The asteroid that hit the Earth is theorized to have been six miles wide and created a crater in the gulf of Mexico with a radius of over 100 miles. The impact would have filled the air with debris, causing a tremendous degradation of the atmosphere and killing off nearly every animal over 55 pounds.
Occurring around 2.5 billion years ago, this is widely believed to be the first-ever mass extinction event. The planet was very different at the time, as there was very little oxygen in the atmosphere. Life was relatively uncomplicated as well, having barely evolved beyond simple bacteria, most of which were anoxic. Anoxic bacteria don’t need oxygen to survive, and, in fact, oxygen is highly toxic to them.

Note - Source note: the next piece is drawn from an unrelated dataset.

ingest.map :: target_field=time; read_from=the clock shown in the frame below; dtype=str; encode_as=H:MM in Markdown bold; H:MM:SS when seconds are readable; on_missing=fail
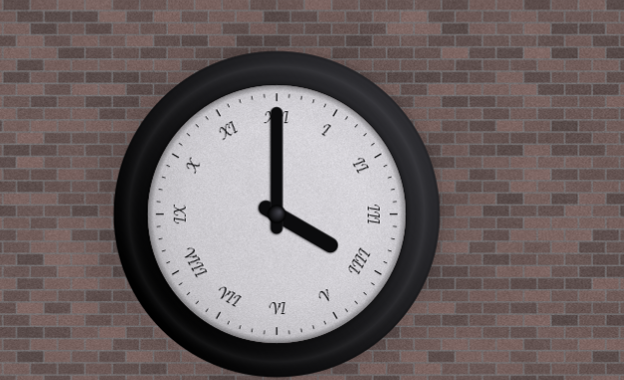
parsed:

This last bit would become a major issue for them upon the evolution of cyanobacteria, a new type of life that could harness the Sun's energy in a process known as photosynthesis. This brand-new adaptation for survival would have massive consequences, saturating the environment with a waste byproduct of the process: oxygen. Soon enough, the atmosphere began to fill up with oxygen, suffocating a majority of the anoxic bacteria on the planet.

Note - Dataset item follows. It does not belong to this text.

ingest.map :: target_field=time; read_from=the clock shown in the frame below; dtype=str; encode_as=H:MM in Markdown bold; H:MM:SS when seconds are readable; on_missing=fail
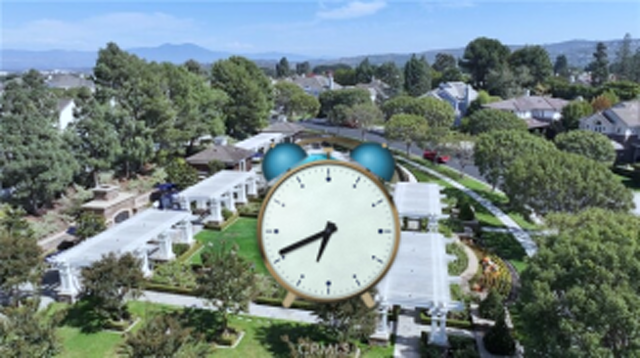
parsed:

Incidentally, the effects of oxygen in the atmosphere nearly wiped out the cyanobacteria themselves, as chemicals in the atmosphere reacted with oxygen to completely alter the composition of the air for good. This led to one of the worst global cooling events in Earth’s history, resulting in total oceanic freezes across the planet and the near death of all remaining life. Today, cyanobacteria is still abundant, and the remaining anoxic bacteria reside in oxygen-depleted biomes like the deep ocean.
According to a 2015 analysis of human hunting behaviors, researchers believe that humans should be considered “super-predators." Unlike other apex predators who hunt in ways that sustain an equilibrium between predator and prey populations, studies show that human predation habits may be inherently unsustainable.

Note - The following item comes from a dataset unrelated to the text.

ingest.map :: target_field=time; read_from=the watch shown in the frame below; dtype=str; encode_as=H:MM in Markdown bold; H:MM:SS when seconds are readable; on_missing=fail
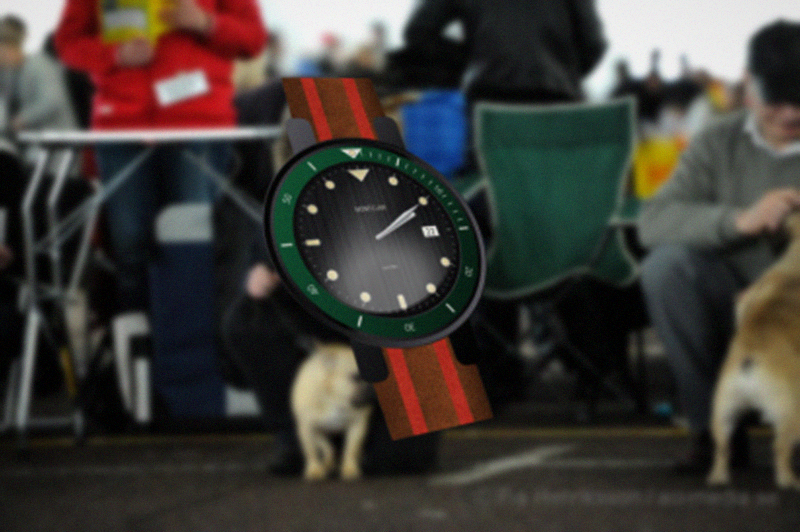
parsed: **2:10**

Our ruthless efficiency when it comes to hunting is a unique trait in the animal kingdom. When animals hunt, they often target the youngest, most vulnerable prey. This minimizes potential risks of injury for the predators, and the most developed adult prey have the opportunity to repopulate. This is not true with humans, who are able to hunt adults of any species with relative ease due to the use of tools that minimize risk for human hunters. As a result, humans consume fish populations roughly 14 times as quickly as marine animals, and even apex predators like bears and lions are being hunted at 9 times the normal rate.
While the issue of human involvement in climate change and increased species extinction rates can cause division in the political world, there is a broad consensus in the scientific community that humans are largely responsible for these catastrophes. It is a well-documented fact that certain gases produced by human activity are the primary drivers of the current global warming trend, and this trend will have massive impacts on the environment.
As for extinction rates, experts say that the current rate is possibly between 10,000 and 100,000 times faster than normal. That means that we are possibly losing 2,000 unique species every year. Although the methods of confirming extinction rates are hotly debated, the fact remains that humans are having a massive effect on the environment.